Wiggledy had gone bounding on ahead, threatening every squirrel and chipmunk with the most ferocious barks. Suddenly he began sniffing at the ground in a way that attracted the children’s curiosity, then went bounding off with joyful yelps.
“What can it be?” wondered the little girl. “He never ran away and left us like that before.”
“Let’s go along and find out,” proposed the boy.
They had to run to keep the dog in sight. Sometimes he would stop and peer into the branches of a tree, then sniff about underneath. Then off he would race again, nose to the ground, uttering happy yelps and whimpers.
The way he led them zig-zagged this way and that, but always it took them higher. At last they found themselves away up on the mountain side almost to timber line. Then Wiggledy disappeared in a berry patch too thorny for them to follow.
As they stood waiting and calling for him to come back, and filling their pails from the berries within reach, the little girl began staring at the rocks further up. When the boy glimpsed her frightened eyes he, too, stared in the direction she was gazing.
From behind a mammoth bowlder peered a huge brown head, with a long yellowish snout.
Slowly a huge, furry form came lumbering forth, walking awkwardly flat-footed, wagging its head from side to side. It was headed straight toward them.
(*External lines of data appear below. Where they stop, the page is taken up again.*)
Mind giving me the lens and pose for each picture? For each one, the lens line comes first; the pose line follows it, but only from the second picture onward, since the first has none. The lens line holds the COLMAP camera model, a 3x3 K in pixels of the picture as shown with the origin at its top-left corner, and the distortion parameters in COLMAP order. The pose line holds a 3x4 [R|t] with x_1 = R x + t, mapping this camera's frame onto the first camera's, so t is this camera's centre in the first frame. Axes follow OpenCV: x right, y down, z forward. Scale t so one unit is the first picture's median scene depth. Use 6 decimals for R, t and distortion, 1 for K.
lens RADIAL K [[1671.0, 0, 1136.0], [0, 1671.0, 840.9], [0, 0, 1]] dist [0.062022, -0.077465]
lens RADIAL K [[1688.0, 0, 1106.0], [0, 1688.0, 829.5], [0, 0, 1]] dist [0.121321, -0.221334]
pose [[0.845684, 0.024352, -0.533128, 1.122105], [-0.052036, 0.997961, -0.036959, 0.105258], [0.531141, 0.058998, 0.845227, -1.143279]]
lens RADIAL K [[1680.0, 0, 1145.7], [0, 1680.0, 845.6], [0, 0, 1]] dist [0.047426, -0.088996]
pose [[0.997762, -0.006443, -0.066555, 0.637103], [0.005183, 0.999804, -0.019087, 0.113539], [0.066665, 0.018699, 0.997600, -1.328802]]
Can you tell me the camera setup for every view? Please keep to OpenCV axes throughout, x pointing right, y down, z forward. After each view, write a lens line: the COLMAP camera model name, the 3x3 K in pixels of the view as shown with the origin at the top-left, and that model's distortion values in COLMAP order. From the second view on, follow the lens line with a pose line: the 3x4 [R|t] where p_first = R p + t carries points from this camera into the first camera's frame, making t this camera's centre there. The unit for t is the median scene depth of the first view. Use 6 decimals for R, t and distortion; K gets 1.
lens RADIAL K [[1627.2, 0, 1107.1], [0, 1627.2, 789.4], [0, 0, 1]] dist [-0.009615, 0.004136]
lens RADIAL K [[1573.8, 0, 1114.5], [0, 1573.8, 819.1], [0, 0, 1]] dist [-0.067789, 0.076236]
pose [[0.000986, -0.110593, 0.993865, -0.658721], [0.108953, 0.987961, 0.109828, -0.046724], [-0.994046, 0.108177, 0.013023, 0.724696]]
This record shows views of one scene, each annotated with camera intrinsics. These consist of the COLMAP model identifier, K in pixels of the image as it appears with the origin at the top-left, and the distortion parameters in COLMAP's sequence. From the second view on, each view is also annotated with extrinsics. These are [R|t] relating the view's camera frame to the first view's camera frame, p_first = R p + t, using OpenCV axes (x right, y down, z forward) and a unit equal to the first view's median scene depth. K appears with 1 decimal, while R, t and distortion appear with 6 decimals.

Now it arose to its full height, sniffing the breeze and peering apparently right at them with its near-sighted little eyes. Then down on all fours again went the shaggy beast. It was a brown bear,—the largest they had ever seen.
The children didn’t know which way to turn. Of course they knew, as their father had often told them, that a brown bear will not harm human kind, unless wounded or cornered or trying to defend its young. But how could they be sure this bear had not been wounded, or had no cubs somewhere hidden among the rocks and thought they were after them!